Linear Regression: Least Squares, Pseudoinverse, and Gradient Descent

Setup

Given $x \in \mathbb{R}^d$ , $w \in \mathbb{R}^d$ , $y \in \mathbb{R}$ . Goal: find $w$ such that $w^T x \approx y$ across all training examples.

In-Sample Error

E_{\text{in}}(w) = \frac{1}{m}\sum_i (w^T x_i - y_i)^2 = \frac{1}{m}\|Xw - y\|^2

Expanded matrix form:

E_{\text{in}}(w) = \frac{1}{m}(w^T X^T X w - 2w^T X^T y + y^T y)

Closed-Form Solution: The Pseudoinverse

Set $\nabla E_{\text{in}}(w) = 0$ :

X^T X w = X^T y

w = (X^T X)^{-1} X^T y

$(X^T X)^{-1} X^T$ is the pseudoinverse of $X$ . This gives a unique solution when $X^T X$ is invertible, most likely when $N > d + 1$ . If $X^T X$ is not invertible, multiple solutions exist.

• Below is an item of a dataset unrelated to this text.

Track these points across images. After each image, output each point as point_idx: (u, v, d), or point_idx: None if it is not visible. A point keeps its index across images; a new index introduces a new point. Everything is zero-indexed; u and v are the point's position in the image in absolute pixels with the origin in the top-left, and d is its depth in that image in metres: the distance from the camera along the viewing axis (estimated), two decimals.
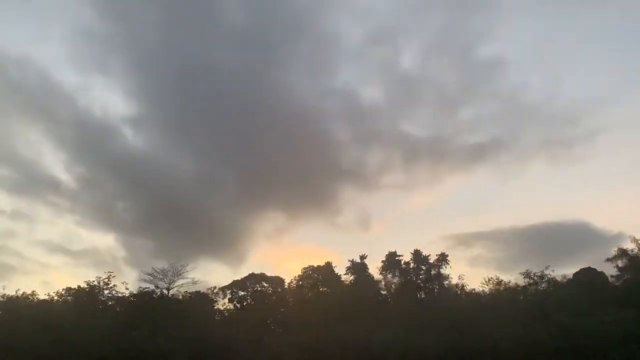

Why Use Gradient Descent Instead?

Inverting $X^T X$ is an $O(d^3)$ operation. For large feature spaces (large $d$ ), this is prohibitively slow. Gradient descent avoids the inversion entirely.

Gradient Descent

E(w) = \frac{1}{2}\|Xw - y\|^2

\nabla E(w) = X^T(Xw - y)

Update rule:

w \leftarrow w - \eta \, X^T(Xw - y)

Convergence condition: for small $\eta$ ,

\Delta E_{\text{in}} \approx -c\|\nabla E_{\text{in}}\|^2 < 0

The error decreases at each step. If $\eta$ is too large, the $O(\eta^2)$ term dominates and $E_{\text{in}}$ can increase. Adaptive heuristic: $\eta_t = \eta \|\nabla E_{\text{in}}\|^{-1}$ normalises the step by the gradient magnitude.

Stochastic Gradient Descent

Instead of using all $N$ points (batch), use one randomly sampled point $(x_n, y_n)$ :

w \leftarrow w - \eta (w^T x_n - y_n) x_n

Advantages:

Fast for streaming data. Each update is $O(d)$ not $O(Nd)$
The noise in the gradient can help escape local minima in non-convex problems

Why Squared Loss? A Probabilistic Justification

Assume each observation has Gaussian noise:

y_i = w^T x_i + \varepsilon_i, \quad \varepsilon_i \sim \mathcal{N}(0, \sigma^2)

The log-likelihood:

\ln L(w | D) = -\frac{1}{2\sigma^2}\sum_i (y_i - w^T x_i)^2 + \text{const}

Maximising log-likelihood = minimising $\sum_i (y_i - w^T x_i)^2$ . Squared loss is the maximum likelihood estimator under Gaussian noise. It is the right loss when that assumption holds.

What You Can Do Now

The code below fits a linear model using both the closed-form pseudoinverse and gradient descent, then compares the two solutions to confirm they converge to the same weights.

import numpy as np

np.random.seed(4)
N, d = 50, 2

# Generate data: y = 3*x1 - 2*x2 + 1 + noise
X = np.random.randn(N, d)
w_true = np.array([3.0, -2.0, 1.0])    # includes bias
X_aug = np.hstack([X, np.ones((N, 1))])  # augment with bias column
y = X_aug @ w_true + np.random.randn(N) * 0.5

# --- Closed-form solution (pseudoinverse) ---
w_closed = np.linalg.lstsq(X_aug, y, rcond=None)[0]
# Equivalent: w_closed = np.linalg.inv(X_aug.T @ X_aug) @ X_aug.T @ y

# --- Gradient descent ---
def loss(w):      return np.mean((X_aug @ w - y)**2)
def grad(w):      return 2 * X_aug.T @ (X_aug @ w - y) / N

w_gd = np.zeros(d + 1)
eta = 0.1
for step in range(500):
    w_gd = w_gd - eta * grad(w_gd)

print(f"True weights:         {w_true}")
print(f"Closed-form solution: {w_closed}")
print(f"Gradient descent:     {w_gd}")
print(f"\nLoss (closed-form):   {loss(w_closed):.6f}")
print(f"Loss (grad descent):  {loss(w_gd):.6f}")
print(f"Max weight diff:      {np.max(np.abs(w_closed - w_gd)):.6f}")

Increase d to a large number (e.g. 500) and time both methods. The closed-form solution will slow dramatically as it inverts a $d \times d$ matrix, while gradient descent scales linearly with d. Try adding stochastic gradient descent (one random sample per step) to see noisier but faster convergence on large datasets.